Humanity at the end of life
Harman now uses the second generation of Shah’s palliative prediction tool. Each morning, it emails her a list of newly admitted hospital patients who have a 90 percent or higher probability of dying in three to 12 months. There are no names on the email or details about why they’re on the list. It’s up to Harman to review the medical records she receives and decide if those patients have palliative care needs. She’s found the list to be helpful, and she sees how it can improve hospital care and enable her to spend more time with the most critical patients.
“Human physicians are way better at predicting death within a few days, but I’d bet on my model over a physician any day in predicting death three to 12 months out,” Shah said.
The algorithm design and preliminary results of the first pilot study were published online in arXiv on Nov. 17, and another Bay Area health-care institution will be soon be piloting the algorithm.
“This isn’t a population of patients with a single disease or more predictable courses of illness,” said Harman. “The patient might have five or 10 different problems that are all interacting with one another — not just a stroke, but also cancer and emphysema, for example. With this model, it looks over a longer time frame, analyzing the overall trajectory of this patient, not just what is happening during this hospital visit.”

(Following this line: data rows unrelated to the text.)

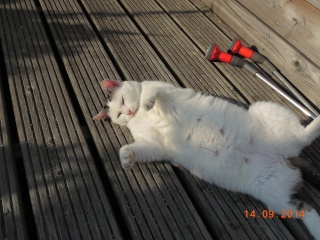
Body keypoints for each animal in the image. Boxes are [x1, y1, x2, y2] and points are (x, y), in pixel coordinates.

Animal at [94, 79, 320, 239]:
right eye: (119, 114)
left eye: (123, 101)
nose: (129, 111)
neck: (140, 116)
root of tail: (285, 156)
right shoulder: (154, 146)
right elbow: (134, 149)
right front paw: (126, 158)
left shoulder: (165, 89)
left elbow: (151, 93)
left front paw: (147, 102)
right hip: (278, 200)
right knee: (308, 210)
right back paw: (317, 231)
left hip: (265, 109)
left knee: (305, 136)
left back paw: (317, 121)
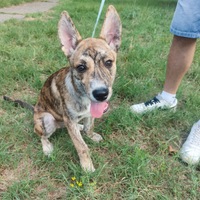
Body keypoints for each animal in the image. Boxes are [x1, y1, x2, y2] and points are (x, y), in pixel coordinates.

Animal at [3, 5, 122, 172]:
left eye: (108, 62)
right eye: (81, 67)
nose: (101, 94)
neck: (82, 96)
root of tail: (34, 110)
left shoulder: (88, 114)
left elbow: (89, 127)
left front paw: (91, 135)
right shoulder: (70, 120)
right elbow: (82, 147)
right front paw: (87, 167)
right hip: (46, 120)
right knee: (41, 135)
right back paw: (47, 148)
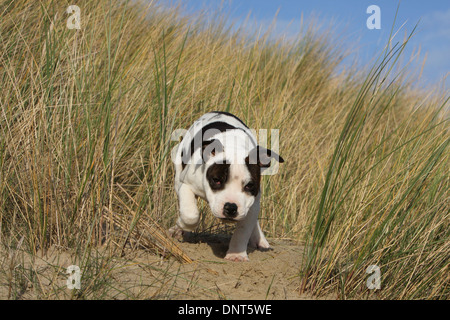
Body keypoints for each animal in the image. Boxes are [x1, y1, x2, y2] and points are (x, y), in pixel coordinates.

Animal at [171, 111, 284, 262]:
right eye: (216, 180)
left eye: (249, 185)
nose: (231, 207)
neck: (234, 148)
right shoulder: (186, 184)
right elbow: (190, 214)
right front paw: (181, 226)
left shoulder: (251, 203)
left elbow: (243, 230)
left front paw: (236, 254)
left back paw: (260, 240)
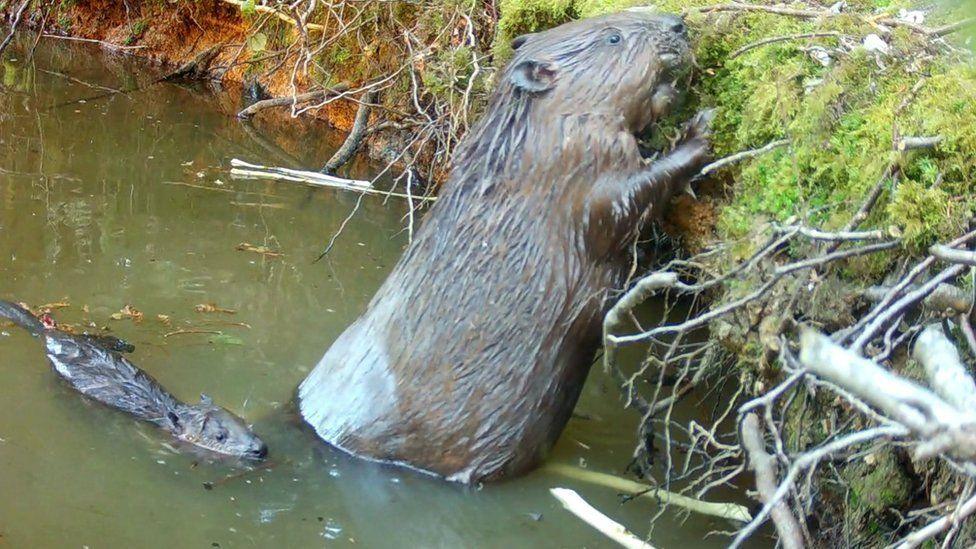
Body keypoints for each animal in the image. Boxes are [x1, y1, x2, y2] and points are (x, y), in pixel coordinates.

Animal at [0, 300, 266, 458]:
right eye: (219, 436)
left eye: (244, 422)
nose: (259, 449)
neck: (167, 408)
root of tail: (49, 333)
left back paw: (125, 344)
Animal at [298, 7, 708, 480]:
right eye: (613, 37)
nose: (678, 24)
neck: (526, 140)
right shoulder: (576, 166)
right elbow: (625, 201)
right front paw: (699, 131)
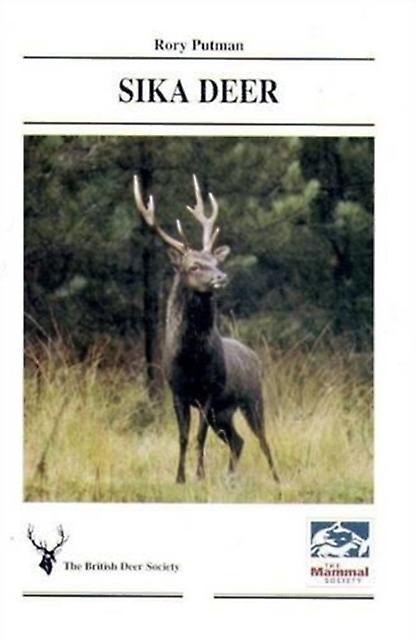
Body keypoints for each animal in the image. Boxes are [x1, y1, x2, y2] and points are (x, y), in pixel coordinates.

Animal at [133, 174, 279, 484]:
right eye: (194, 266)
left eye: (216, 261)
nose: (221, 277)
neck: (191, 359)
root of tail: (254, 356)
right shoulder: (177, 391)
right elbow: (183, 438)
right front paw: (180, 477)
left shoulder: (208, 391)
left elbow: (199, 437)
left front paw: (199, 475)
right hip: (222, 413)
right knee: (238, 440)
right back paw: (231, 477)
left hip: (251, 398)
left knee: (262, 440)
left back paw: (276, 479)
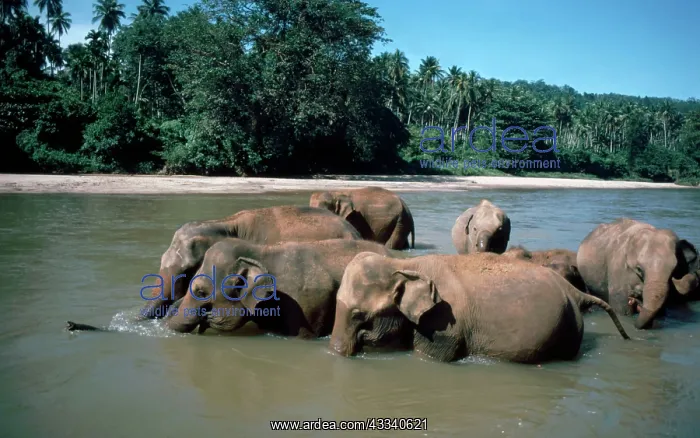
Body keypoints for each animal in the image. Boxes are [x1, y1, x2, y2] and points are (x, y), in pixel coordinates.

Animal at [329, 252, 630, 364]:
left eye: (359, 315)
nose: (334, 353)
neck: (404, 264)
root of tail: (574, 291)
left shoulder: (443, 326)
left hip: (569, 329)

The palliative care staff still acts on clinician referrals in their daily rounds, but this model provides Harman with longer-range projections on people who might have been overlooked. On a typical day, she meets with the primary care team regarding two to three patients on the model’s list. The cases that Harman selects are reported back to Shah’s group so that they can monitor the algorithm’s selection accuracy over time.
Harman has become attuned to the physical signs that a person is about to die. Breathing becomes irregular, with longer and longer pauses, the jaw dropping open with each breath. As the heart weakens, hands, feet and knees become mottled and cool to the touch. And there’s the most profound moment, when there is only stillness. As a patient takes the last breath, Harman has her own ritual to usher them to the other side.
“I always say goodbye and thank you — sometimes out loud, sometimes not. I touch them, usually their hand or foot. I talk with the families. Sometimes they tell stories about the patient — usually funny ones. And I sit and listen for a spell. Even in the midst of such loss, families are welcoming. I express my sorrow for their loved one’s death, though not always in words. I don’t consider this the end; I believe that all of their souls carry on.”